Taiwan could be a major strategic asset to the US, but first it must boost its defenses, a Washington conference has been told.
One area in which Taipei could be a “huge” help to Washington is in combating cyberwarfare, the American Enterprise Institute’s (AEI) Asia Studies director Dan Blumenthal said.
No one knows the Chinese language, information networks and way of thinking better than Taiwanese, and Taiwanese are the best businesspeople in China “bar none,” he said.
He said the Japanese understood Taiwanese business acumen better than most and were doing deals in Taiwan as a way to get into China. However, before the US could start thinking about how Taiwan could best add to the net security of Asia, he said, Taipei had to “focus” on its own defense.

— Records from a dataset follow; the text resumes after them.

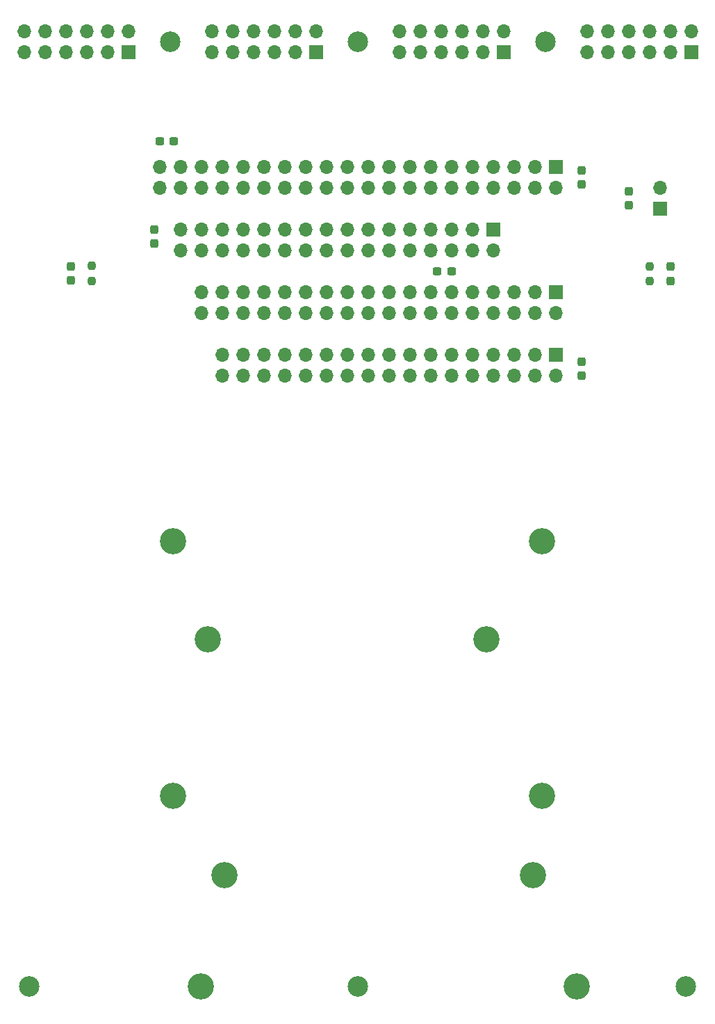
<source format=gts>
G04 #@! TF.GenerationSoftware,KiCad,Pcbnew,7.0.11-7.0.11~ubuntu20.04.1*
G04 #@! TF.CreationDate,2024-08-20T17:51:30+02:00*
G04 #@! TF.ProjectId,kicad-kria-pmod-alinx,6b696361-642d-46b7-9269-612d706d6f64,1.0*
G04 #@! TF.SameCoordinates,Original*
G04 #@! TF.FileFunction,Soldermask,Top*
G04 #@! TF.FilePolarity,Negative*
%FSLAX46Y46*%
G04 Gerber Fmt 4.6, Leading zero omitted, Abs format (unit mm)*
G04 Created by KiCad (PCBNEW 7.0.11-7.0.11~ubuntu20.04.1) date 2024-08-20 17:51:30*
%MOMM*%
%LPD*%
G01*
G04 APERTURE LIST*
G04 Aperture macros list*
%AMRoundRect*
0 Rectangle with rounded corners*
0 $1 Rounding radius*
0 $2 $3 $4 $5 $6 $7 $8 $9 X,Y pos of 4 corners*
0 Add a 4 corners polygon primitive as box body*
4,1,4,$2,$3,$4,$5,$6,$7,$8,$9,$2,$3,0*
0 Add four circle primitives for the rounded corners*
1,1,$1+$1,$2,$3*
1,1,$1+$1,$4,$5*
1,1,$1+$1,$6,$7*
1,1,$1+$1,$8,$9*
0 Add four rect primitives between the rounded corners*
20,1,$1+$1,$2,$3,$4,$5,0*
20,1,$1+$1,$4,$5,$6,$7,0*
20,1,$1+$1,$6,$7,$8,$9,0*
20,1,$1+$1,$8,$9,$2,$3,0*%
G04 Aperture macros list end*
%ADD10C,3.200000*%
%ADD11RoundRect,0.237500X0.300000X0.237500X-0.300000X0.237500X-0.300000X-0.237500X0.300000X-0.237500X0*%
%ADD12C,2.500000*%
%ADD13RoundRect,0.237500X-0.237500X0.250000X-0.237500X-0.250000X0.237500X-0.250000X0.237500X0.250000X0*%
%ADD14RoundRect,0.237500X-0.237500X0.287500X-0.237500X-0.287500X0.237500X-0.287500X0.237500X0.287500X0*%
%ADD15R,1.700000X1.700000*%
%ADD16O,1.700000X1.700000*%
%ADD17RoundRect,0.237500X0.237500X-0.300000X0.237500X0.300000X-0.237500X0.300000X-0.237500X-0.300000X0*%
%ADD18RoundRect,0.237500X-0.237500X0.300000X-0.237500X-0.300000X0.237500X-0.300000X0.237500X0.300000X0*%
%ADD19RoundRect,0.237500X-0.300000X-0.237500X0.300000X-0.237500X0.300000X0.237500X-0.300000X0.237500X0*%
G04 APERTURE END LIST*
D10*
X143555000Y-144195000D03*
X139355000Y-121000000D03*
X138205000Y-130640000D03*
D11*
X128280000Y-57155000D03*
X126555000Y-57155000D03*
D12*
X116850000Y-144150000D03*
D13*
X152410000Y-56520000D03*
X152410000Y-58345000D03*
D10*
X132580000Y-101945000D03*
D14*
X81925000Y-56520000D03*
X81925000Y-58270000D03*
D12*
X156855000Y-144150000D03*
X93990000Y-29220000D03*
D10*
X139355000Y-90000000D03*
D12*
X139710000Y-29220000D03*
D15*
X111765000Y-30485000D03*
D16*
X111765000Y-27945000D03*
X109225000Y-30485000D03*
X109225000Y-27945000D03*
X106685000Y-30485000D03*
X106685000Y-27945000D03*
X104145000Y-30485000D03*
X104145000Y-27945000D03*
X101605000Y-30485000D03*
X101605000Y-27945000D03*
X99065000Y-30485000D03*
X99065000Y-27945000D03*
D10*
X94355000Y-90000000D03*
D15*
X88905000Y-30485000D03*
D16*
X88905000Y-27945000D03*
X86365000Y-30485000D03*
X86365000Y-27945000D03*
X83825000Y-30485000D03*
X83825000Y-27945000D03*
X81285000Y-30485000D03*
X81285000Y-27945000D03*
X78745000Y-30485000D03*
X78745000Y-27945000D03*
X76205000Y-30485000D03*
X76205000Y-27945000D03*
D17*
X144155000Y-46587500D03*
X144155000Y-44862500D03*
D10*
X100605000Y-130640000D03*
D12*
X76845000Y-144150000D03*
D15*
X140980000Y-59700000D03*
D16*
X140980000Y-62240000D03*
X138440000Y-59700000D03*
X138440000Y-62240000D03*
X135900000Y-59700000D03*
X135900000Y-62240000D03*
X133360000Y-59700000D03*
X133360000Y-62240000D03*
X130820000Y-59700000D03*
X130820000Y-62240000D03*
X128280000Y-59700000D03*
X128280000Y-62240000D03*
X125740000Y-59700000D03*
X125740000Y-62240000D03*
X123200000Y-59700000D03*
X123200000Y-62240000D03*
X120660000Y-59700000D03*
X120660000Y-62240000D03*
X118120000Y-59700000D03*
X118120000Y-62240000D03*
X115580000Y-59700000D03*
X115580000Y-62240000D03*
X113040000Y-59700000D03*
X113040000Y-62240000D03*
X110500000Y-59700000D03*
X110500000Y-62240000D03*
X107960000Y-59700000D03*
X107960000Y-62240000D03*
X105420000Y-59700000D03*
X105420000Y-62240000D03*
X102880000Y-59700000D03*
X102880000Y-62240000D03*
X100340000Y-59700000D03*
X100340000Y-62240000D03*
X97800000Y-59700000D03*
X97800000Y-62240000D03*
D10*
X94355000Y-121000000D03*
D15*
X140980000Y-44455000D03*
D16*
X140980000Y-46995000D03*
X138440000Y-44455000D03*
X138440000Y-46995000D03*
X135900000Y-44455000D03*
X135900000Y-46995000D03*
X133360000Y-44455000D03*
X133360000Y-46995000D03*
X130820000Y-44455000D03*
X130820000Y-46995000D03*
X128280000Y-44455000D03*
X128280000Y-46995000D03*
X125740000Y-44455000D03*
X125740000Y-46995000D03*
X123200000Y-44455000D03*
X123200000Y-46995000D03*
X120660000Y-44455000D03*
X120660000Y-46995000D03*
X118120000Y-44455000D03*
X118120000Y-46995000D03*
X115580000Y-44455000D03*
X115580000Y-46995000D03*
X113040000Y-44455000D03*
X113040000Y-46995000D03*
X110500000Y-44455000D03*
X110500000Y-46995000D03*
X107960000Y-44455000D03*
X107960000Y-46995000D03*
X105420000Y-44455000D03*
X105420000Y-46995000D03*
X102880000Y-44455000D03*
X102880000Y-46995000D03*
X100340000Y-44455000D03*
X100340000Y-46995000D03*
X97800000Y-44455000D03*
X97800000Y-46995000D03*
X95260000Y-44455000D03*
X95260000Y-46995000D03*
X92720000Y-44455000D03*
X92720000Y-46995000D03*
D18*
X149870000Y-49127500D03*
X149870000Y-47402500D03*
D12*
X116850000Y-29220000D03*
D13*
X84465000Y-56482500D03*
X84465000Y-58307500D03*
D10*
X98580000Y-101945000D03*
D15*
X157485000Y-30485000D03*
D16*
X157485000Y-27945000D03*
X154945000Y-30485000D03*
X154945000Y-27945000D03*
X152405000Y-30485000D03*
X152405000Y-27945000D03*
X149865000Y-30485000D03*
X149865000Y-27945000D03*
X147325000Y-30485000D03*
X147325000Y-27945000D03*
X144785000Y-30485000D03*
X144785000Y-27945000D03*
D18*
X92085000Y-52075000D03*
X92085000Y-53800000D03*
D19*
X92720000Y-41280000D03*
X94445000Y-41280000D03*
D15*
X153680000Y-49535000D03*
D16*
X153680000Y-46995000D03*
D10*
X97755000Y-144195000D03*
D14*
X154950000Y-58345000D03*
X154950000Y-56595000D03*
D15*
X134625000Y-30485000D03*
D16*
X134625000Y-27945000D03*
X132085000Y-30485000D03*
X132085000Y-27945000D03*
X129545000Y-30485000D03*
X129545000Y-27945000D03*
X127005000Y-30485000D03*
X127005000Y-27945000D03*
X124465000Y-30485000D03*
X124465000Y-27945000D03*
X121925000Y-30485000D03*
X121925000Y-27945000D03*
D17*
X144155000Y-69855000D03*
X144155000Y-68130000D03*
D15*
X140980000Y-67320000D03*
D16*
X140980000Y-69860000D03*
X138440000Y-67320000D03*
X138440000Y-69860000D03*
X135900000Y-67320000D03*
X135900000Y-69860000D03*
X133360000Y-67320000D03*
X133360000Y-69860000D03*
X130820000Y-67320000D03*
X130820000Y-69860000D03*
X128280000Y-67320000D03*
X128280000Y-69860000D03*
X125740000Y-67320000D03*
X125740000Y-69860000D03*
X123200000Y-67320000D03*
X123200000Y-69860000D03*
X120660000Y-67320000D03*
X120660000Y-69860000D03*
X118120000Y-67320000D03*
X118120000Y-69860000D03*
X115580000Y-67320000D03*
X115580000Y-69860000D03*
X113040000Y-67320000D03*
X113040000Y-69860000D03*
X110500000Y-67320000D03*
X110500000Y-69860000D03*
X107960000Y-67320000D03*
X107960000Y-69860000D03*
X105420000Y-67320000D03*
X105420000Y-69860000D03*
X102880000Y-67320000D03*
X102880000Y-69860000D03*
X100340000Y-67320000D03*
X100340000Y-69860000D03*
D15*
X133360000Y-52075000D03*
D16*
X133360000Y-54615000D03*
X130820000Y-52075000D03*
X130820000Y-54615000D03*
X128280000Y-52075000D03*
X128280000Y-54615000D03*
X125740000Y-52075000D03*
X125740000Y-54615000D03*
X123200000Y-52075000D03*
X123200000Y-54615000D03*
X120660000Y-52075000D03*
X120660000Y-54615000D03*
X118120000Y-52075000D03*
X118120000Y-54615000D03*
X115580000Y-52075000D03*
X115580000Y-54615000D03*
X113040000Y-52075000D03*
X113040000Y-54615000D03*
X110500000Y-52075000D03*
X110500000Y-54615000D03*
X107960000Y-52075000D03*
X107960000Y-54615000D03*
X105420000Y-52075000D03*
X105420000Y-54615000D03*
X102880000Y-52075000D03*
X102880000Y-54615000D03*
X100340000Y-52075000D03*
X100340000Y-54615000D03*
X97800000Y-52075000D03*
X97800000Y-54615000D03*
X95260000Y-52075000D03*
X95260000Y-54615000D03*
M02*

</source>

“There are a lot of things it can do in terms of developing its own access denial areas and denial capabilities,” Blumenthal said.
Boosting its defenses was the “first responsibility” and Washington needed to be confident that the nation was fulfilling that responsibility before “we transition into a strategic asset,” he added.
Blumenthal said Taiwan was central to US thinking in Asia and that it was “not going away any time soon.”
He said that Taiwan was still the most likely “front of conflict,” because while China thinks the nation is “basically giving up and settling,” Taiwan increasingly thinks of itself as a completely separate country from China.
Blumenthal said that any attack on Taiwan from China would “certainly implicate” Japan, where there is great concern about “losing” Taiwan.
Professor of strategy at the US Naval War College Thomas Mahnken said that Taiwan had within its power, within its budget and within its capabilities the ability to impose “great costs” upon China.
He said Taipei could “raise the bar of deterrence” very high by undertaking a series of affordable defensive actions.
“The real question is whether the government of Taiwan has the desire to pursue the options that are within its grasp,” Mahnken said.
Founder of the Congressional China Caucus, Representative Randy Forbes, said that when he attended official events in China he found that Taiwan always ended up being a major topic.
“It is always about Taiwan,” he said.